Page images and extracted text:

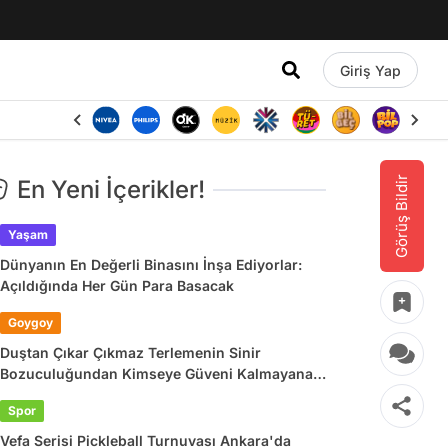
Giriş Yap
Görüş Bildir
En Yeni İçerikler!
Yaşam
Dünyanın En Değerli Binasını İnşa Ediyorlar:
Açıldığında Her Gün Para Basacak
Goygoy
Duştan Çıkar Çıkmaz Terlemenin Sinir
Bozuculuğundan Kimseye Güveni Kalmayana
Son 24 Saatin Viral Tweetleri
Spor
Vefa Serisi Pickleball Turnuvası Ankara'da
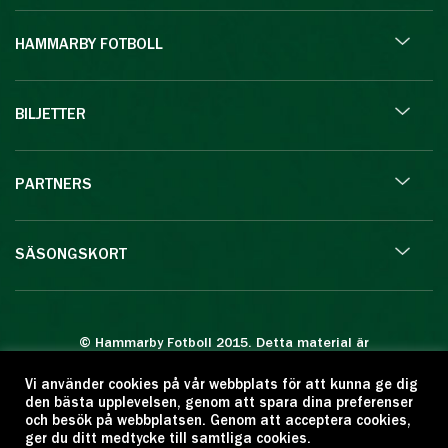
HAMMARBY FOTBOLL
BILJETTER
PARTNERS
SÄSONGSKORT
© Hammarby Fotboll 2015. Detta material är
skyddat enligt lagen om upphovsrätt.
Vi använder cookies på vår webbplats för att kunna ge dig
Eftertryck eller annan kopiering är förbjuden.
den bästa upplevelsen, genom att spara dina preferenser
Citera oss gärna men ange källan:
och besök på webbplatsen. Genom att acceptera cookies,
ger du ditt medtycke till samtliga cookies.
www.hammarbyfotboll.se. Ansvarig utgivare:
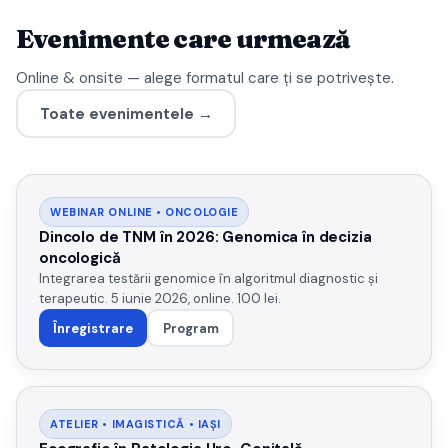
Evenimente care urmează
Online & onsite — alege formatul care ți se potrivește.
Toate evenimentele →
WEBINAR ONLINE • ONCOLOGIE
Dincolo de TNM în 2026: Genomica în decizia
oncologică
Integrarea testării genomice în algoritmul diagnostic și
terapeutic. 5 iunie 2026, online. 100 lei.
Înregistrare
Program
ATELIER • IMAGISTICĂ • IAȘI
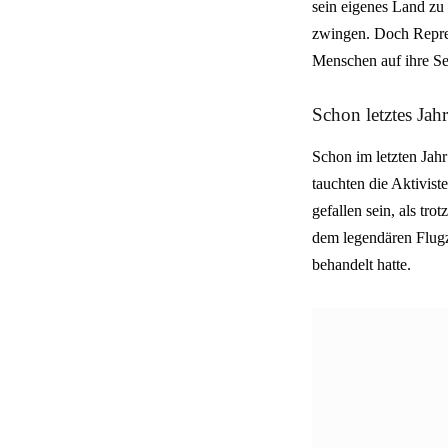
sein eigenes Land zu 
zwingen. Doch Repre
Menschen auf ihre Se
Schon letztes Jahr
Schon im letzten Jah
tauchten die Aktivis
gefallen sein, als tr
dem legendären Flugz
behandelt hatte.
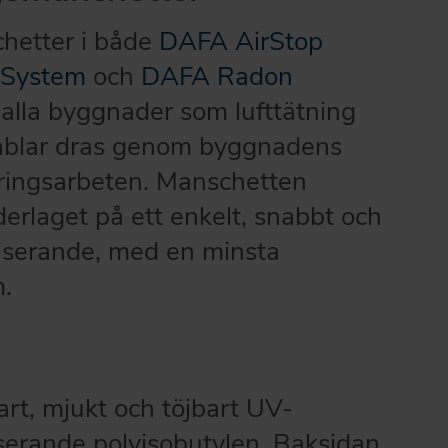
hetter i både
DAFA AirStop
 System
och
DAFA Radon
 alla byggnader som lufttätning
 kablar dras genom byggnadens
eringsarbeten. Manschetten
derlaget på ett enkelt, snabbt och
niserande, med en minsta
.
rt, mjukt och töjbart UV-
iserande polyisobutylen. Baksidan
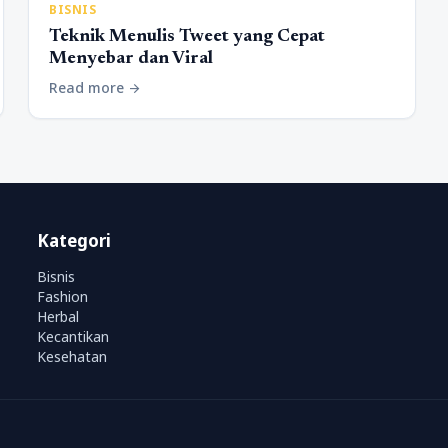
BISNIS
Teknik Menulis Tweet yang Cepat
Menyebar dan Viral
Read more
arrow_forward
Kategori
Bisnis
Fashion
Herbal
Kecantikan
Kesehatan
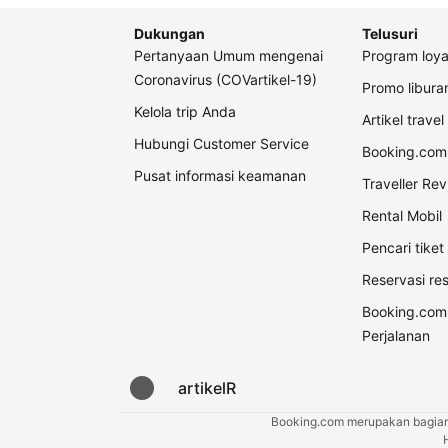
Dukungan
Telusuri
Pertanyaan Umum mengenai
Program loya
Coronavirus (COVartikel-19)
Promo libur
Kelola trip Anda
Artikel travel
Hubungi Customer Service
Booking.com 
Pusat informasi keamanan
Traveller Re
Rental Mobil
Pencari tike
Reservasi re
Booking.com
Perjalanan
artikelR
Booking.com merupakan bagian d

◆ **ASSIGNMENT**
Starting at the line with "Açıldığında Her Gün Para Basacak" in the entries above, write out every line exactly until the line with "den bästa upplevelsen, genom" has been written. Include no pictures and nothing more.

◆ **SOLUTION BELOW**
Açıldığında Her Gün Para Basacak
Goygoy
Duştan Çıkar Çıkmaz Terlemenin Sinir
Bozuculuğundan Kimseye Güveni Kalmayana
Son 24 Saatin Viral Tweetleri
Spor
Vefa Serisi Pickleball Turnuvası Ankara'da
HAMMARBY FOTBOLL
BILJETTER
PARTNERS
SÄSONGSKORT
© Hammarby Fotboll 2015. Detta material är
skyddat enligt lagen om upphovsrätt.
Vi använder cookies på vår webbplats för att kunna ge dig
Eftertryck eller annan kopiering är förbjuden.
den bästa upplevelsen, genom att spara dina preferenser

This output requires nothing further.